It's not everyday you come across a "car" that looks like this, parked up near London's Mall. Looks like a 70's era Batmobile to me and it definitely drew some attention.
I overheard the owner (or driver) telling someone how they had to plan their route carefully to avoid any speed bumps (the car rides low), and how it wasn't very waterproof. Maybe not a good combination in London. Better in Gotham!
I didn't hear the engine running, perhaps just as well.
Anatoly Karlin writes about starting blogging again and about dealing with motivation and productivity. Regarding procrastination, something we all do sometimes but can become a big problem for some of us, he has an interesting comment :
When you are procrastinating, you are essentially trusting your future self to do the work that your present self does not want to. But if you make a habit of procrastination, of being unreliable, would it then be rational of your present self to depend on your (presumably equally fallible and unreliable) future self to do that what your present self is too lazy and slothful to do today? It’s grossly irrational and irresponsible!
In Why We Procrastinate, Alisa Opar posits that procrastination is something that we do because we do not consider our future self as being the same person we are. The background to this is the British philosopher Derek Parfit's view of a person's identity as something that changes as they move through time. We are not the same person in 10 years time as we are today: we see our future selves as strangers.
This idea of people becoming different people as they age, and their changing identity, is something that the writer and philosopher John Gray has brought up in his writing. Gray's an interesting writer but I had to pause my reading for a while to recover a bit of optimism about the human condition.
I watched the BBC's Building the Ancient City and was relieved it was a good, straight-forward history program presented by a proper Professor (Professor Wallace-Hadrill of Cambridge University).
History programs are quite popular and the BBC is well known for doing them well, but in my experience they have been getting worse with far too much emphasis on fancy graphics, portentous presentation and celebrity pomposity. Sometimes, half the show seems as much a "trailer" (for the next 10 minutes) as useful content. Give me Wallace-Hadrill or the great Kenneth Clark any day.
I didn't expect to come across a parrot in a tree on Clapham Common a couple of weeks ago, and it actually turned out there were three parrots in the same tree. I haven't seen them since in my walks but have definitely heard them! Luckily, I managed to get a fairly decent photograph to prove it.
The Usher Hall in Edinburgh was transformed last week, looking very colourful as part of the Edinburgh Festival opening.

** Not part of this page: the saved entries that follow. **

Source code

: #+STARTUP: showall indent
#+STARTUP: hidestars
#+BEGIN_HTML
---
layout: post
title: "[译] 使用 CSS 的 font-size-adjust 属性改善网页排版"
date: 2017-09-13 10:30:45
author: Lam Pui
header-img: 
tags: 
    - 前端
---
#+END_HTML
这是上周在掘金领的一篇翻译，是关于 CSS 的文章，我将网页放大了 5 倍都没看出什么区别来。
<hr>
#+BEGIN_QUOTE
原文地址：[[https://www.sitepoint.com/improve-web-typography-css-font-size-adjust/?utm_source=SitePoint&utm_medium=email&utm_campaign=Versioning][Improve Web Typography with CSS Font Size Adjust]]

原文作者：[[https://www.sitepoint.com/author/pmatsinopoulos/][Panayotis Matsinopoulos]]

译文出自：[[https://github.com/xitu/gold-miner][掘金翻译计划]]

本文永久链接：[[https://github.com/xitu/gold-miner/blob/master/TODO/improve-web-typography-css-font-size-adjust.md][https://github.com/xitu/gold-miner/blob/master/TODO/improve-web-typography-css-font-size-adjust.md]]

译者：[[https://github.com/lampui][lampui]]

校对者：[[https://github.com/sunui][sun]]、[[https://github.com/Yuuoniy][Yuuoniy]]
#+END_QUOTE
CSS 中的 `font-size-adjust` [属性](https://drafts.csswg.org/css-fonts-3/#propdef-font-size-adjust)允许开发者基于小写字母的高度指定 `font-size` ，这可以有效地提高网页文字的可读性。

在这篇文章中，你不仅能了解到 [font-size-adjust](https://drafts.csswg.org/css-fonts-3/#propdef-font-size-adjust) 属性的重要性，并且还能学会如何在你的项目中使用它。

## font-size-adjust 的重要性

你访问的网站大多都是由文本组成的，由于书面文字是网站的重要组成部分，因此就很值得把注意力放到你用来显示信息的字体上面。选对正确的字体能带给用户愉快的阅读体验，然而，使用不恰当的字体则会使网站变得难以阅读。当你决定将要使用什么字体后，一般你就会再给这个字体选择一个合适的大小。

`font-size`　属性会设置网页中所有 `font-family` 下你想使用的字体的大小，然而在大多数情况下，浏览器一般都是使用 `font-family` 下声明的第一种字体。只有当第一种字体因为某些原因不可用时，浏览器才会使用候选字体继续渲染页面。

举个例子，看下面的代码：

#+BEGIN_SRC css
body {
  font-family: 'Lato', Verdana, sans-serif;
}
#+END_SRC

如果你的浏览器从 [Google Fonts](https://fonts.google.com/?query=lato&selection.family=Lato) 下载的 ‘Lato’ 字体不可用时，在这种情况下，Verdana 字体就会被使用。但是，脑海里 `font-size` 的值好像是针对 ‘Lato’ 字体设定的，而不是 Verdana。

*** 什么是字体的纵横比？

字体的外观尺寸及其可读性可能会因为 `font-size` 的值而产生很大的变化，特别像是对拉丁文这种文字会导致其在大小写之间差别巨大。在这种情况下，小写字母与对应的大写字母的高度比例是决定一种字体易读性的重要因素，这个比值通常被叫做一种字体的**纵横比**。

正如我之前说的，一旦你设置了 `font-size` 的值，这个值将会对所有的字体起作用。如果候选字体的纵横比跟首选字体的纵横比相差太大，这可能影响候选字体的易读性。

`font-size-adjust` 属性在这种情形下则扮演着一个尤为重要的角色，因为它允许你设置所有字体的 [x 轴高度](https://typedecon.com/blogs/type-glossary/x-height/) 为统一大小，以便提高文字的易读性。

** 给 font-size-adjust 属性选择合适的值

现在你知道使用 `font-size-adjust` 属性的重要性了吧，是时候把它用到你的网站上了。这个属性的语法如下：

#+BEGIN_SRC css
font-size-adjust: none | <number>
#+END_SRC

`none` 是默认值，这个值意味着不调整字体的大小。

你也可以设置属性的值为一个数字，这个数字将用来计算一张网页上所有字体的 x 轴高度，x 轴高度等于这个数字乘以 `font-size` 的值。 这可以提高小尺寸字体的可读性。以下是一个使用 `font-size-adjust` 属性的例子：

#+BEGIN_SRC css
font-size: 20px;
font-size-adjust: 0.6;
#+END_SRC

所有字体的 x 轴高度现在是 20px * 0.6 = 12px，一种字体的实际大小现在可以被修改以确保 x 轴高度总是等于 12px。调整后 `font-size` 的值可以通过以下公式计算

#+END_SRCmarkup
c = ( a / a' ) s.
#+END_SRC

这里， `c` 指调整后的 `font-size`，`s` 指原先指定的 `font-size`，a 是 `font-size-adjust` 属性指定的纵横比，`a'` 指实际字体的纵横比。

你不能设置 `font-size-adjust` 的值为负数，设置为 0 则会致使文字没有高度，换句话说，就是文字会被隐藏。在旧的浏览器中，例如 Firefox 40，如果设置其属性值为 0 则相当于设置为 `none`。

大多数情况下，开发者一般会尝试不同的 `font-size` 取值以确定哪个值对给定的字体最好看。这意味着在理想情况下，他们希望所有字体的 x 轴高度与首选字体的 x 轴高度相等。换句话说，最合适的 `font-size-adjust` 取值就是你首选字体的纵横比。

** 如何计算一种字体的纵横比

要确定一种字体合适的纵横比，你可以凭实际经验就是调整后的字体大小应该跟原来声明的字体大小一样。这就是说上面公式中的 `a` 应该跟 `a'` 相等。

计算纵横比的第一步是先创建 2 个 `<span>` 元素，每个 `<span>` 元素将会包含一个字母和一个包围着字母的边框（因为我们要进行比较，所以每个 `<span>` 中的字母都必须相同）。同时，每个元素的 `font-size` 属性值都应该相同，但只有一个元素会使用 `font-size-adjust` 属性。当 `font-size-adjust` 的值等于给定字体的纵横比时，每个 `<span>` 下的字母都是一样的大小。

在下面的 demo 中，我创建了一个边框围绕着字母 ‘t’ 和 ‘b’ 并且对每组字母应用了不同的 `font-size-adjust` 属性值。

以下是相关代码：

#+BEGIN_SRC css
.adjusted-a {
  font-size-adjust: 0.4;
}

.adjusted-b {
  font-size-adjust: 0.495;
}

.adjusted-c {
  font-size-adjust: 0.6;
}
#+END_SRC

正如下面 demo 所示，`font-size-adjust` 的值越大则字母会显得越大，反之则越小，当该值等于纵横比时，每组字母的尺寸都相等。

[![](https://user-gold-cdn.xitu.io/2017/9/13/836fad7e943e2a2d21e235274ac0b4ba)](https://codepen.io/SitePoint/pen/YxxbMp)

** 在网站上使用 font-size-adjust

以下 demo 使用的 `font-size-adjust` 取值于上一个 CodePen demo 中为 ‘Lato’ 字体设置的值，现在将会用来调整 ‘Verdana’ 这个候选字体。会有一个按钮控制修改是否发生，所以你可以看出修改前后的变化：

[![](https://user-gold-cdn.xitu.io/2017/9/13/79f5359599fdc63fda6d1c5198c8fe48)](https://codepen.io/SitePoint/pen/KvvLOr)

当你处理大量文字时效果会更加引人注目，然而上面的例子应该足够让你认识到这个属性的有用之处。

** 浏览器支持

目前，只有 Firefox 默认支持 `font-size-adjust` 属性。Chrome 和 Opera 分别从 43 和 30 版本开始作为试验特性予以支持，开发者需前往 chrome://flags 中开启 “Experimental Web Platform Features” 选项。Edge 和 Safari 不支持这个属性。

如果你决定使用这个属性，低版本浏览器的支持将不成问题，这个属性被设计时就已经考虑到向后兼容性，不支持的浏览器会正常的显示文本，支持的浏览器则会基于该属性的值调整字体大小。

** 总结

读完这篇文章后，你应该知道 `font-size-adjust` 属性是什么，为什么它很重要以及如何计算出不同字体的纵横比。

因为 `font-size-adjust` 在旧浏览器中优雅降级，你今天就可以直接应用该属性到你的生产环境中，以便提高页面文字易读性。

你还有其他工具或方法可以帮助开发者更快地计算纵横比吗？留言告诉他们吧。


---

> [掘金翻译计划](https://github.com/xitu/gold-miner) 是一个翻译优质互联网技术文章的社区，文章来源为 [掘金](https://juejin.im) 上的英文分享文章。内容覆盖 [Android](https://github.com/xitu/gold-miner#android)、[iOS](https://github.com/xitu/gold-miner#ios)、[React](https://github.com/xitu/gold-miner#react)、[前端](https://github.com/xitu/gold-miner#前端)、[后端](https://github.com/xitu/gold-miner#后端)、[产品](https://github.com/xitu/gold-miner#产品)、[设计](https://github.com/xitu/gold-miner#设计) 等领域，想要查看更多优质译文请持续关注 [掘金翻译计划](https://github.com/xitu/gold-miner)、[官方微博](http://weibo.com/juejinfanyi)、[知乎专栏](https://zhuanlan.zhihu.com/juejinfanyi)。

Harmonium is a choral symphony by John Adams, an American composer, and each movement covers a whole poem by John Donne and (two by) Emily Dickinson. The production involved the projection of light and colour onto the outside facade of the hall, alongside the music itself. It must have been quite a show but nerve-wracking for the organisers hoping the weather stayed good!
Pictures from The Guardian.
The Rose of Tibet
By Lionel Davidson
Lionel Davidson was a British writer whose first novel, Night of Wenceslas, was published in 1960. His second, The Rose of Tibet, was published in 1962 and I recently finished reading it. He wasn't very prolific, and sometimes took a long time to produce a new book (e.g. 14 years before his last), but he is considered by quite a few people as one of the best novelists no one has heard of!
The Rose of Tibet is a classic adventure story really, about an English teacher who travels to Tibet, sneaking in to the closed country to search for his missing brother. The year is 1951 and dark portents and prophecies are everywhere in the country, as China readies itself for an invasion. We not only have a Chinese invasion, but a beautiful abbess of a remote monastery, a fortune in emeralds, hidden secrets, monkey gods and a desperate survival strory. This sort of book would make a great film, perhaps in a similar spirit to an Indiana Jones.
From lioneldavidson.info :
The Rose of Tibet (1962) is Lionel Davidson’s second novel. His extraordinary and thrilling tale of a haunted land is among the very finest of its kind and prompted Graham Greene to remark: ‘I hadn’t realised how much I had missed the genuine adventure story until I read The Rose of Tibet ‘. Its combination of adventure and travelogue is further proof of Davidson’s great variety as a writer, and caused Daphne du Maurier to say: ‘It has all the excitement of King Solomon’s Mines ‘.
I'm with Graham Greene on this: it's very refreshing to read such a cracking adventure story again. I am looking forward to reading more.
I think the books are out of print, which won't help gaining an readership. I read mine as an e-book but definitely want to see paper versions. They definitely deserve better. I was struck by the extremely glowing reviews I came across a few years ago on the web for this book and his first.